Набор данных
* * *
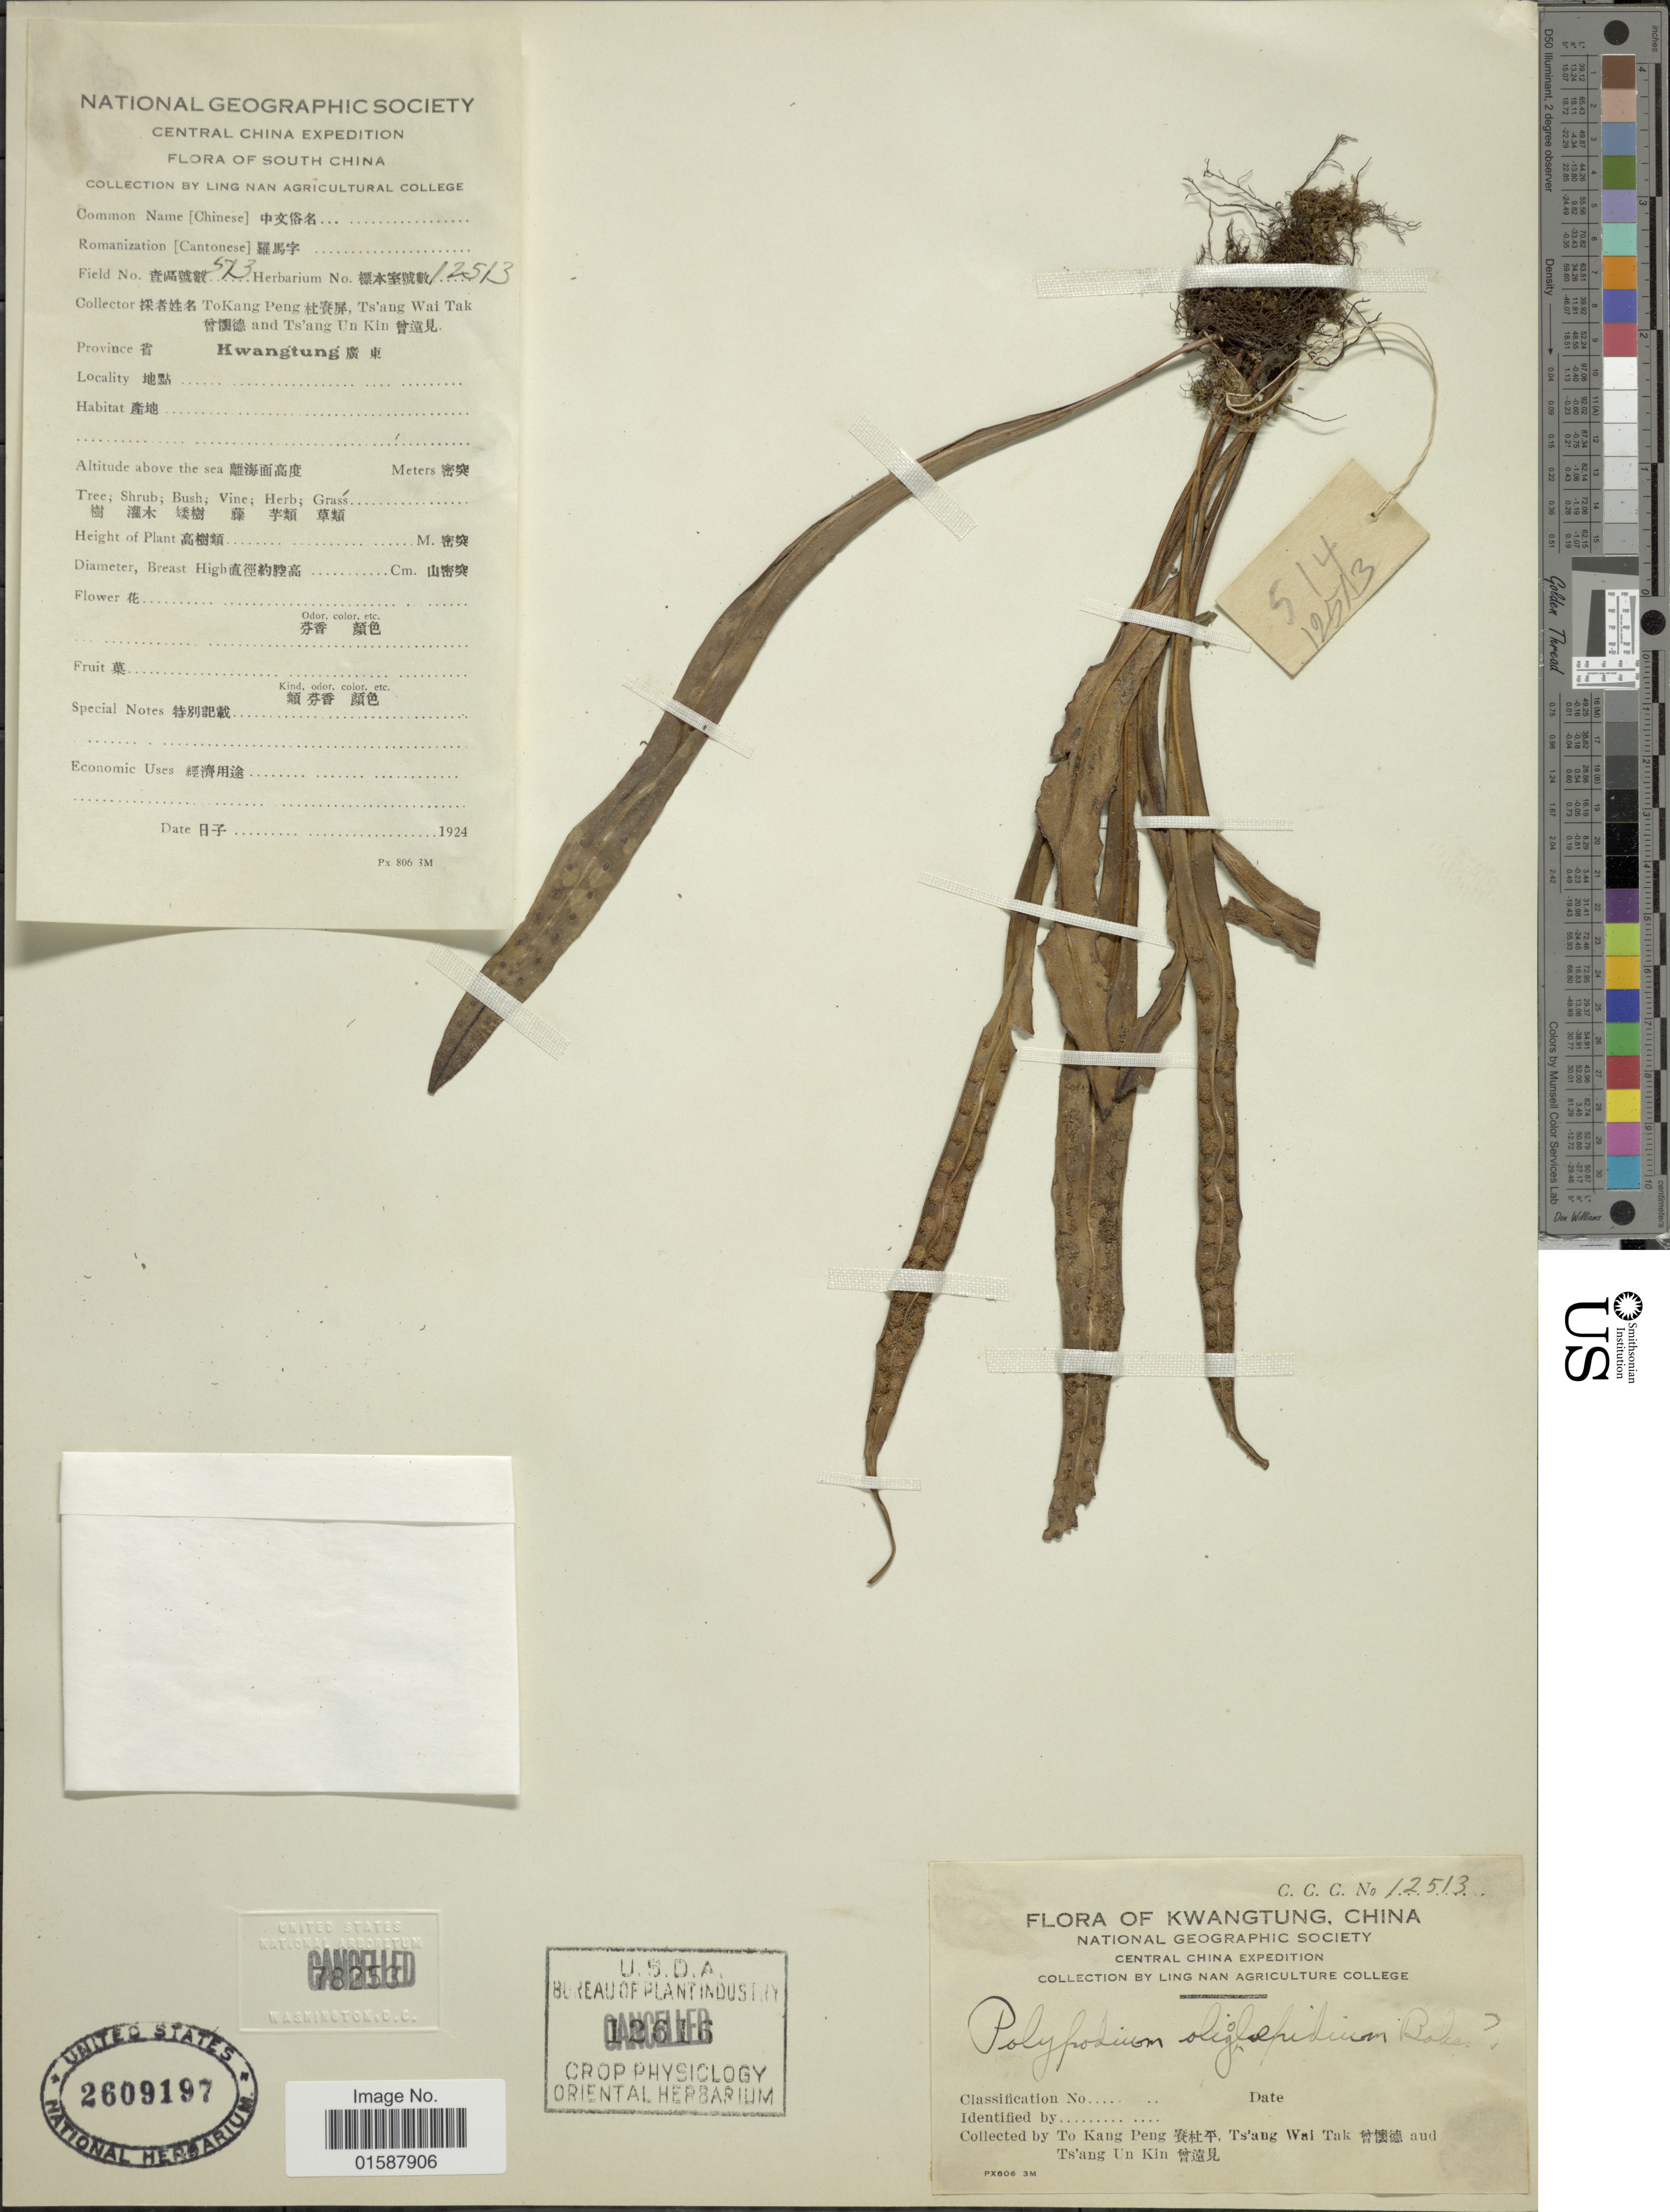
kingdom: Plantae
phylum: Tracheophyta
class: Polypodiopsida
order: Polypodiales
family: Polypodiaceae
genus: Lepisorus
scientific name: Lepisorus oligolepidus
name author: (Baker) Ching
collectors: T. K. Peng, W. T. Tsang & U. K. Tsang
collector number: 513/12513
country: China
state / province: Guangdong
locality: Kwangtung, Southern China. Central China.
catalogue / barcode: US 2609197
* * *
Оформите все строки выше как JSON-список строк: каждой строке соответствует одна строка списка, пустые строки пропустите. Изображения в ответ не включайте.

[
  "kingdom: Plantae",
  "phylum: Tracheophyta",
  "class: Polypodiopsida",
  "order: Polypodiales",
  "family: Polypodiaceae",
  "genus: Lepisorus",
  "scientific name: Lepisorus oligolepidus",
  "name author: (Baker) Ching",
  "collectors: T. K. Peng, W. T. Tsang & U. K. Tsang",
  "collector number: 513/12513",
  "country: China",
  "state / province: Guangdong",
  "locality: Kwangtung, Southern China. Central China.",
  "catalogue / barcode: US 2609197"
]